19-latek zabił na drodze trzy osoby. Ruszył proces
Przed Sądem Rejonowym w Poznaniu rozpoczął się we wtorek proces 19-latka, który w sierpniu 2014 roku w Murowanej Goślinie (Wielkopolskie) spowodował wypadek drogowy. W wyniku zdarzenia dwie osoby zginęły na miejscu, kolejna zmarła w szpitalu.
Oskarżony przyznał się do winy i chciał dobrowolnie poddać się karze.
Do zdarzenia doszło w nocy z 30 na 31 sierpnia w podpoznańskiej Murowanej Goślinie. Według ustaleń prokuratury, kierujący autem Piotr N. jechał z szybkością ok. 140 km/h po terenie zabudowanym. W pewnym momencie stracił panowanie nad pojazdem i uderzył w dwoje przechodniów, a następnie w słup.
Piesi, para nastolatków, zginęli na miejscu. Jeden z pasażerów auta, które prowadził Piotr N., zmarł w szpitalu.
Prokuratura zarzuciła kierowcy umyślne złamanie zasad ruchu drogowego i spowodowanie wypadku ze skutkiem śmiertelnym.

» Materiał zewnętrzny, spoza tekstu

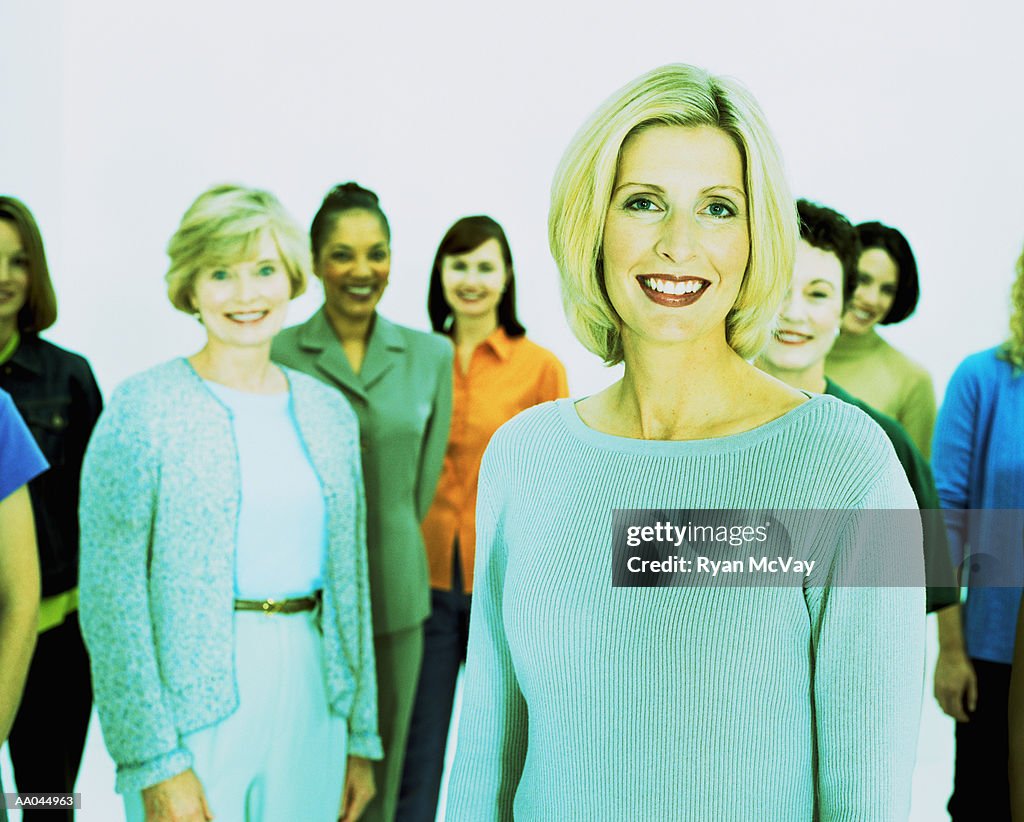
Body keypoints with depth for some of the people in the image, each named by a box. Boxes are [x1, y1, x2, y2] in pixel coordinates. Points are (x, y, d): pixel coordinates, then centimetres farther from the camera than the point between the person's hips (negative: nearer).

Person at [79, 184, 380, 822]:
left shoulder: (329, 412, 8)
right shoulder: (144, 410, -8)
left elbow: (350, 581, 12)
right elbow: (110, 597, -11)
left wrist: (361, 738, 11)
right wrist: (155, 762, -16)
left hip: (311, 700, 5)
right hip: (194, 711, -4)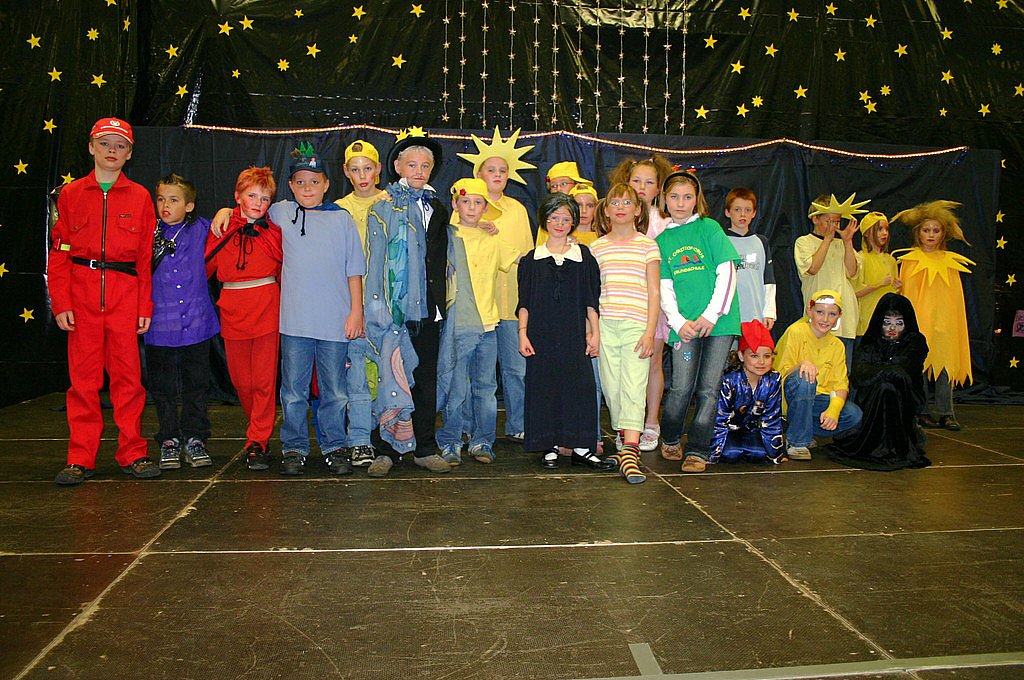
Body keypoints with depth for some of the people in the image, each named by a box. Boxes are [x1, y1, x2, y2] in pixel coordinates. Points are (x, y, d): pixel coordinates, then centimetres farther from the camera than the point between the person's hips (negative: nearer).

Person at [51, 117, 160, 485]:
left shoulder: (140, 197, 8)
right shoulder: (71, 194, 9)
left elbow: (146, 257, 6)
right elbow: (59, 252, 5)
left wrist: (145, 306, 1)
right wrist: (60, 302, -4)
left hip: (125, 294, 0)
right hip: (81, 294, 0)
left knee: (128, 374, 1)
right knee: (83, 376, 2)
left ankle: (132, 453, 10)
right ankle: (81, 458, 11)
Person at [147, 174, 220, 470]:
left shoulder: (201, 229, 2)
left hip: (196, 322, 0)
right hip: (160, 324, 0)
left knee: (196, 386, 9)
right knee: (163, 389, 8)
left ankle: (195, 440, 20)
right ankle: (169, 441, 21)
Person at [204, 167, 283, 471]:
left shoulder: (274, 232, 5)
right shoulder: (220, 229, 7)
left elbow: (284, 273, 9)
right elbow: (205, 266, 12)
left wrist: (284, 305, 2)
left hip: (266, 310, -2)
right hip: (233, 312, 2)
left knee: (264, 380, -4)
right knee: (241, 381, 8)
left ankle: (257, 442, 3)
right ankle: (260, 433, 27)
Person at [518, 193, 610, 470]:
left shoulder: (583, 256, 8)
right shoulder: (532, 259, 7)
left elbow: (591, 301, 8)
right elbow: (524, 302, 7)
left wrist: (594, 333, 3)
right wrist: (522, 333, -2)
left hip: (575, 334, 0)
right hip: (542, 335, 0)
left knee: (580, 387, -3)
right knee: (544, 387, 1)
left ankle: (581, 448, 5)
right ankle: (550, 448, 11)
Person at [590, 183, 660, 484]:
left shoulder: (647, 245, 7)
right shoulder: (596, 248, 11)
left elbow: (653, 293, 4)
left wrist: (650, 332, -5)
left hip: (636, 326, -2)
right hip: (606, 326, 2)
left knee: (633, 388, -10)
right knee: (612, 388, 4)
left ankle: (629, 453, -15)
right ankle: (625, 441, 19)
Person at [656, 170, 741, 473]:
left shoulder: (710, 228, 4)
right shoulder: (662, 240, 11)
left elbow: (727, 273, -3)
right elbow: (664, 288, 6)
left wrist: (711, 315, -11)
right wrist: (679, 323, -8)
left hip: (718, 320, -1)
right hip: (684, 323, 1)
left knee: (709, 389, 0)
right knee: (682, 388, -2)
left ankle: (697, 450, 10)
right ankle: (670, 439, 23)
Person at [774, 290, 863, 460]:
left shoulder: (837, 346, 6)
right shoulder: (796, 332, -9)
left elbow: (841, 385, -2)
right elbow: (783, 373, -13)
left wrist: (834, 409, -22)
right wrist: (802, 364, -35)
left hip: (817, 399, 5)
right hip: (791, 398, -5)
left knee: (854, 415, -20)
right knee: (803, 378, -36)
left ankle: (805, 433, 3)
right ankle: (797, 441, -21)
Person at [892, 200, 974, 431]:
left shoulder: (950, 262, 12)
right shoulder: (910, 261, 3)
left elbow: (956, 295, 14)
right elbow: (907, 294, 2)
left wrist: (955, 323, 7)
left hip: (944, 322, 3)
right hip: (919, 322, -3)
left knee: (945, 365, 0)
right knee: (920, 366, -1)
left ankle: (945, 413, 3)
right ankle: (922, 412, 7)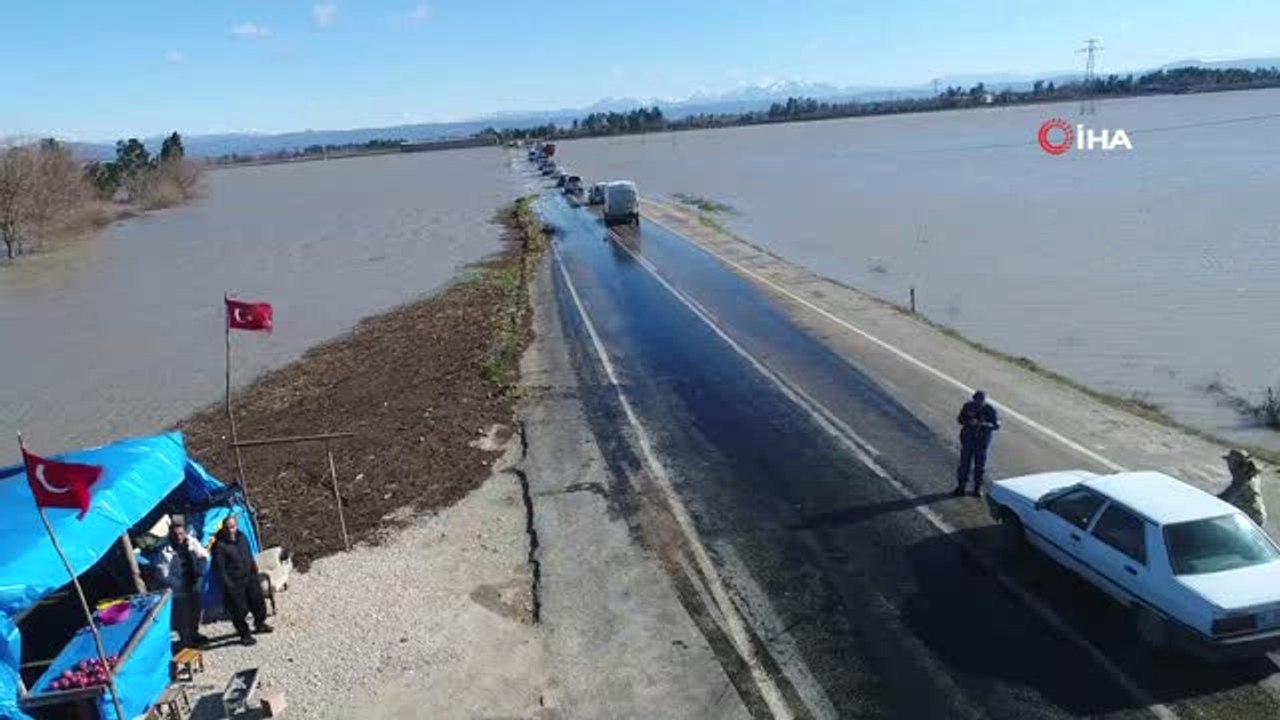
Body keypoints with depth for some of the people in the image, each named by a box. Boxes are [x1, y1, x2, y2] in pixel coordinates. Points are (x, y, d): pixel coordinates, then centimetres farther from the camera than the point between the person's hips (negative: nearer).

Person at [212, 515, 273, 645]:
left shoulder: (242, 537, 0)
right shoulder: (220, 545, -20)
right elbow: (220, 569, -17)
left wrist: (255, 573, 13)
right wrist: (228, 585, -17)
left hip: (250, 577, 7)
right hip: (235, 583, -7)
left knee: (259, 602, 19)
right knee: (239, 610, 4)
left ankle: (259, 624, 42)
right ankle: (244, 634, 22)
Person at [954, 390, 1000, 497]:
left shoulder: (990, 410, -11)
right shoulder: (968, 406, -7)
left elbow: (996, 425, -7)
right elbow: (960, 419, 0)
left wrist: (985, 425, -27)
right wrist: (969, 421, -21)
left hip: (982, 441, -1)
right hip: (967, 439, 1)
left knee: (979, 466, 7)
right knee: (964, 464, 4)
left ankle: (978, 488, 21)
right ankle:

Grozi mu za to do ośmiu lat więzienia.
We wtorek przed sądem oskarżony przyznał się do winy, powiedział, że jechał szybko, ponieważ "chciał zaimponować kolegom" i do takiej jazdy był namawiany.
"Bardzo żałuję tego, co się stało i chcę ponieść konsekwencje swojego czynu (...) Przepraszam wszystkich pokrzywdzonych" - powiedział Piotr N. Jak dodał, chce dobrowolnie poddać się karze.
Obrońca mężczyzny zaproponował dla 19-latka karę więzienia w zawieszeniu, dozór kuratora oraz zakaz prowadzenia pojazdów. Nie zgodził się na to prokurator, a także poszkodowani i rodziny ofiar. Obrońca podkreślał we wtorek, że Piotr N. przed tragicznym wypadkiem miał nieposzlakowaną opinię; udzielał się społecznie i angażował w pomoc innym, a zdarzenie było "incydentalne i było wynikiem brawury".
Reprezentujący matkę jednej z ofiar wypadku adwokat Mariusz Paplaczyk powiedział we wtorek, że oskarżany nie był namawiany do szybkiej jazdy.
"Wręcz przeciwnie, świadkowie twierdzili, że prosili go, aby zwolnił. To wszystko w zupełnie innym świetle pokazuje to zdarzenie. Bo to brawura, prędkość prawie 140 km/h, głośna muzyka, noc i prośby innych osób, aby zwolnił (...) - to pokazuje tak naprawdę cały dramat tego zdarzenia" - mówił Paplaczyk.
"Trudno mówić o jakimś wymiarze kary, który byłby satysfakcjonujący dla pokrzywdzonych, Kara zaproponowana przez obrońcę była symboliczna. Nawet gdyby sąd nie spytał, a spojrzał na reakcje pokrzywdzonych, na ich emocje podczas procesu, to by wiedział, że to nie może spotkać się z aprobatą" - dodał.
W opinii Paplaczyka, taki wymiar kary mógłby być też odebrany przez opinię publiczną jako uniknięcie jakiejkolwiek odpowiedzialności karnej.
W kwietniu, na kolejnej rozprawie, mają zostać przesłuchani pozostali świadkowie. Wówczas przedstawiona będzie też opinia biegłego.